Holmes, 11 Ark. App. 88, 666 S.W.2d 412 (1984), to support her
argument that the response time should be measured from service of
the original pleading.  In that case, Jones was sued and served
with an original complaint.  Twelve days later, the plaintiff filed
an amended complaint adding another defendant.  Jones failed to
answer the original complaint in a timely fashion, but argued that
the filing of an amended complaint extended its response time.  The
court of appeals disagreed and upheld entry of a default judgment. 
The facts are somewhat distinguishable from this case.  Jones,
unlike the appellant herein, was never served with an amended
complaint, so was hardly in a position to argue entitlement to
additional response time.  However, despite the distinguishing
factors in Jones, it contains some broad language which could be
read to say that, in a situation like the instant one, the filing
of an amended complaint does not affect the defendant's time for
response.  To the extent that Jones conflicts with our holding
today, it is overruled.
     We have found one case from another jurisdiction which
contains a similar fact situation.  In Reichert v. TRW, Inc., 531
Pa. 193, 611 A.2d 1191 (1992), a defendant, Falcon, did not respond
to an original complaint, claiming service was defective.  Prior to
seeking a default judgment against Falcon, the plaintiff filed an
amended complaint.  The Pennsylvania court did not address the
issue of defective service of the original complaint, but instead
considered the amended complaint the operative pleading.  The court
stated:

     [the] appellees, by not taking the default prior to the
     amendment [of their complaint] and by including Falcon in
     their amended complaint, foreclosed their ability for
     default judgment on the original complaint.   


     The Reichert case incorporates the widely recognized doctrine
that an amended complaint, unless it adopts and incorporates the
original complaint, supersedes the original complaint.  See C.
Wright, A. Miller, & M. Kane, 6 Federal Practice and Procedure,
1476 at 556-57 (1990);  J. Moore, 3 Moore's Federal Practice, 15-
08[7] (2d ed. 1995);  W. L. Scott, Inc. v.

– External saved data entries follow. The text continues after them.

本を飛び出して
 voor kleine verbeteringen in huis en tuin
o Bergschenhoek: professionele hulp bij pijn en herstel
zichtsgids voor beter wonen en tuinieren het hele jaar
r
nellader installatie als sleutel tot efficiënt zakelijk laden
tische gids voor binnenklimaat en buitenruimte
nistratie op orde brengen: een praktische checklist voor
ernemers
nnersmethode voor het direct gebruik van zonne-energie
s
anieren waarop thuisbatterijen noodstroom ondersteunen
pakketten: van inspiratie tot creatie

Madras Aerotech, Inc.,
103 Idaho 736, 653 P.2d 791 (1982);  Hall v. Insurance Co. of North
America, 666 A.2d 805 (R.I. 1995);  In re Marriage of Lockwood, 857 P.2d 557 (Colo. App. 1993). 
     Based upon the foregoing, we hold that the appellant's time
for response should have been calculated from the date of service
of the amended complaint.  Therefore, the entry of a default
judgment prior to the expiration of the response time was improper.

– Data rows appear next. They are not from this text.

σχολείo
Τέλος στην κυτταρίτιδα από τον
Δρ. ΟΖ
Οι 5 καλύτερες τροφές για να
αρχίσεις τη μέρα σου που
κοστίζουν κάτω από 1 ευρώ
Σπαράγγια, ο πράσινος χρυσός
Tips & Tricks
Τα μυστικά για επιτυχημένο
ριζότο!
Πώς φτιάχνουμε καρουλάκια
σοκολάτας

     The appellant raises one additional issue on appeal, arguing
that it was not subject to the jurisdiction of the Arkansas courts. 
The record does not reflect that the matter was fully developed at
the trial level.  A motion to dismiss and brief in support were
filed, alleging a lack of contacts with the state of Arkansas. 
Later, the appellant supplemented the motion with an affidavit from
a corporate representative.  No response was filed by the appellee,
nor was a hearing held on the matter.  
     It is possible that the trial judge, in light of the entry of
default judgment, did not feel it necessary to fully explore the
jurisdictional issue.  Since the default judgment is now set aside,
this issue may be revisited upon remand.
     Reversed and remanded.
     Special Justices Mary Ann Westphal, Jerry Canfield and
Charlene Marsh join in this opinion.
     Dudley, Glaze and Corbin, JJ., not participating.